* **DESCRIPTION OF THE TASK**
Rescale the records from the start through the line containing "0: (535, 387)", both ends included, and give only those lines again, requests included. Multiply every x and y coordinate in the answers by 0.55 and round each result to a whole number, with halves rounded up.

# # # # # # #

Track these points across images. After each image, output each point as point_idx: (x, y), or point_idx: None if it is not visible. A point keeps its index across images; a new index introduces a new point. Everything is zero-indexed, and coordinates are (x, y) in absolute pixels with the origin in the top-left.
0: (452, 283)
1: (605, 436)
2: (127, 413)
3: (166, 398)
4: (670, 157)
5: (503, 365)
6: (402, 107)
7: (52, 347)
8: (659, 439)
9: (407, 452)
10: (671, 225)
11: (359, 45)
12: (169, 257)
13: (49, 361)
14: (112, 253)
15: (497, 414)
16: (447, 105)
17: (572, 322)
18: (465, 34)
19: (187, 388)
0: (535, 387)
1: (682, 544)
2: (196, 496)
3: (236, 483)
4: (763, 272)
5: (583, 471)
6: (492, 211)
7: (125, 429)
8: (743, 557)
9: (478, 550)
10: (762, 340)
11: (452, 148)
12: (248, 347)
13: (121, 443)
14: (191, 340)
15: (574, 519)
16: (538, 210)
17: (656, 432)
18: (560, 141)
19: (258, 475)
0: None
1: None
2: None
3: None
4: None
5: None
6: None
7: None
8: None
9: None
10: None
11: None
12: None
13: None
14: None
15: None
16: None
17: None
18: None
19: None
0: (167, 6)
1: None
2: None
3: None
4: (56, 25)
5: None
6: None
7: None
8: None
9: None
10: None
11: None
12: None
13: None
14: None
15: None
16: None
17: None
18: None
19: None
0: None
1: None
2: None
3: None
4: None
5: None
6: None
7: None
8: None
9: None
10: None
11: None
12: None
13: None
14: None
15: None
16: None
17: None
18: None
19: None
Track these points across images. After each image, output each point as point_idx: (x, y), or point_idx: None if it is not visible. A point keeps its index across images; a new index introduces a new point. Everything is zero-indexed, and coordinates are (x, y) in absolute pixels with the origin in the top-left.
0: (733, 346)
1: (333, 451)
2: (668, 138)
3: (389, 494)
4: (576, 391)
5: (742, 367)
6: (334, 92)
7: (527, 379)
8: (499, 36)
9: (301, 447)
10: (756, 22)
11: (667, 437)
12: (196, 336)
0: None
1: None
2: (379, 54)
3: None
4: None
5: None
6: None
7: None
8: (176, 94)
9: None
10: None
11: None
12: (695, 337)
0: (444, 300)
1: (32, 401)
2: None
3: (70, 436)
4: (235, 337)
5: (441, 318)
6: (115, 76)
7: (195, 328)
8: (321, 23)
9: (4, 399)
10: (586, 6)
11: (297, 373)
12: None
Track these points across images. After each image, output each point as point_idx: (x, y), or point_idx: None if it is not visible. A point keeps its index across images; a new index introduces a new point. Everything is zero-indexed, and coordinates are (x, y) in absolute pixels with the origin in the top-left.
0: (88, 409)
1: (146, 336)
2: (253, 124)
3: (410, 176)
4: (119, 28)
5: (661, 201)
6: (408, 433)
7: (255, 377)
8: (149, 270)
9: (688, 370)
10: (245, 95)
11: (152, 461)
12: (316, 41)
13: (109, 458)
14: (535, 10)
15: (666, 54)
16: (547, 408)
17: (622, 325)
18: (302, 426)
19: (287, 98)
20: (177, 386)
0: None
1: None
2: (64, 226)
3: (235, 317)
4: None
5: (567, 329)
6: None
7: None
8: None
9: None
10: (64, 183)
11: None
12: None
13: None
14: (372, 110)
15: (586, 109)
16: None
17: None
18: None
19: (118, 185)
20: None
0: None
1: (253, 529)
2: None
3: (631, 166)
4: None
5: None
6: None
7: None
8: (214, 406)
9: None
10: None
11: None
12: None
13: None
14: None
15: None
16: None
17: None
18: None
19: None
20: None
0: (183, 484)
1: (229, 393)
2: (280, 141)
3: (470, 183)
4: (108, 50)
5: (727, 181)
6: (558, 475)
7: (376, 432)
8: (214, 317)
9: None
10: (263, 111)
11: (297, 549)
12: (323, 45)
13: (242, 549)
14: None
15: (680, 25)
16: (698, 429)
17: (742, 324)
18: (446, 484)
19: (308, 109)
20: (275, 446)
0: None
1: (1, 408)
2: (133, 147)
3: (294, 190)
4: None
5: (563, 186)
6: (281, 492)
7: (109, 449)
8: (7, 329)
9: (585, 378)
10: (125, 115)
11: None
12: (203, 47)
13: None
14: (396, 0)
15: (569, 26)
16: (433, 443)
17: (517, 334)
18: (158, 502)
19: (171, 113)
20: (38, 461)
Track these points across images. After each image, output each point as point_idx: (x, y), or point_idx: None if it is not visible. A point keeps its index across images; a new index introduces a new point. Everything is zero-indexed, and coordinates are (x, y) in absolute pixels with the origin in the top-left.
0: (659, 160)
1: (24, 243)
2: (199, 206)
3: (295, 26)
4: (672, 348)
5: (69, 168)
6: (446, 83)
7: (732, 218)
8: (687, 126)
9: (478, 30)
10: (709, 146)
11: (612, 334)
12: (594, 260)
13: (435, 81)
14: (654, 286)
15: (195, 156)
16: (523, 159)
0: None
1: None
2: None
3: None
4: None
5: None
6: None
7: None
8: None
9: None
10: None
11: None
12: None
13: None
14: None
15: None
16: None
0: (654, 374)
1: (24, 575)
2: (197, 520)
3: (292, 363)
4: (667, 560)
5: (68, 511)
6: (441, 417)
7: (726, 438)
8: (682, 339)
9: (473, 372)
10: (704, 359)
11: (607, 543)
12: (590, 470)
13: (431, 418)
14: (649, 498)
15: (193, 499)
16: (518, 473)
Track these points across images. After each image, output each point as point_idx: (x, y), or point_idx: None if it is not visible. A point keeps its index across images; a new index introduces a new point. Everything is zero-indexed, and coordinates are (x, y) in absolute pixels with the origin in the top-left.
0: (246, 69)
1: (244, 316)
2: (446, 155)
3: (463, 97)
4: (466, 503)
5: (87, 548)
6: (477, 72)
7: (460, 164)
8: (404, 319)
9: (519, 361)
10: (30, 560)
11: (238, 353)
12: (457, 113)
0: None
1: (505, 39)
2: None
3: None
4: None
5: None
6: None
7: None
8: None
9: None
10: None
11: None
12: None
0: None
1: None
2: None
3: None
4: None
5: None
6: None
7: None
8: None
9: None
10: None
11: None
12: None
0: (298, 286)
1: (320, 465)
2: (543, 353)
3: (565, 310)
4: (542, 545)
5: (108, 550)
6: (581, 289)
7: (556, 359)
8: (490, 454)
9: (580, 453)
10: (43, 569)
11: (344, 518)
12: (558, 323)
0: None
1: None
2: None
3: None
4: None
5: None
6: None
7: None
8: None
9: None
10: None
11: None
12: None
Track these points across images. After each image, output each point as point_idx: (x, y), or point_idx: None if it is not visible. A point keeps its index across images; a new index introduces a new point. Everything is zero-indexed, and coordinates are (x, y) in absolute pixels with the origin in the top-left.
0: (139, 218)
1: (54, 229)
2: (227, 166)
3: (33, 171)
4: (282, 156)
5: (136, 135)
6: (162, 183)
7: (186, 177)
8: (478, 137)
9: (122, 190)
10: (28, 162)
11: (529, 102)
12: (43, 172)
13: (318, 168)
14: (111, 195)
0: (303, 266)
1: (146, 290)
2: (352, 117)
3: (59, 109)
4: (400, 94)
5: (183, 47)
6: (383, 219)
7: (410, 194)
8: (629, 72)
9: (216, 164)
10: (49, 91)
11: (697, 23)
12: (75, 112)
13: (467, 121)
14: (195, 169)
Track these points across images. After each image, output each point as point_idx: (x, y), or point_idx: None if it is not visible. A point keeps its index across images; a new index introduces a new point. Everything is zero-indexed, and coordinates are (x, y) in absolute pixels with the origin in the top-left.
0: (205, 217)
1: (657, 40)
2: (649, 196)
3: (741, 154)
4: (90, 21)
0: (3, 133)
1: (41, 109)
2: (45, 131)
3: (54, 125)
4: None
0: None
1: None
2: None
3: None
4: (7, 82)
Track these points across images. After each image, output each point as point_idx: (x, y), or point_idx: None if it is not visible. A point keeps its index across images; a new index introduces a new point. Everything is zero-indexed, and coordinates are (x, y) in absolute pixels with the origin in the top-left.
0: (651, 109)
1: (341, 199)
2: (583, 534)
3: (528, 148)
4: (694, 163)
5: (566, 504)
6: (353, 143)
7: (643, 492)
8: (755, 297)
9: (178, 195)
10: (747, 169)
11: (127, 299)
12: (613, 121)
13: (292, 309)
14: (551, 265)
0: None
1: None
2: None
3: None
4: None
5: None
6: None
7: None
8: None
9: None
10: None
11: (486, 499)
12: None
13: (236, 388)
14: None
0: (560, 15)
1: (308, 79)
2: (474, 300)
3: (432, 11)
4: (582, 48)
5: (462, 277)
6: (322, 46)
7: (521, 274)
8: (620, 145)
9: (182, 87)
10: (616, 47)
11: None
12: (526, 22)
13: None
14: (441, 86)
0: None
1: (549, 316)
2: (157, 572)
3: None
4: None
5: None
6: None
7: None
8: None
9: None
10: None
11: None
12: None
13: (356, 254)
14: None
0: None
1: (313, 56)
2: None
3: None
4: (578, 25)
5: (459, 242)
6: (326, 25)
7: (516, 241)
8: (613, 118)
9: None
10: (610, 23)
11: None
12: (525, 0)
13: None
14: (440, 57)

# # # # # # #

* **SOLUTION TO THE PROBLEM**
Track these points across images. After each image, output each point as point_idx: (x, y), or point_idx: None if it is not visible. A point keeps its index across images; a new index introduces a new point. Everything is zero-indexed, and coordinates are (x, y) in absolute pixels with the origin in the top-left.
0: (452, 283)
1: (605, 436)
2: (127, 413)
3: (166, 398)
4: (670, 157)
5: (503, 365)
6: (402, 107)
7: (52, 347)
8: (659, 439)
9: (407, 452)
10: (671, 225)
11: (359, 45)
12: (169, 257)
13: (49, 361)
14: (112, 253)
15: (497, 414)
16: (447, 105)
17: (572, 322)
18: (465, 34)
19: (187, 388)
0: (294, 213)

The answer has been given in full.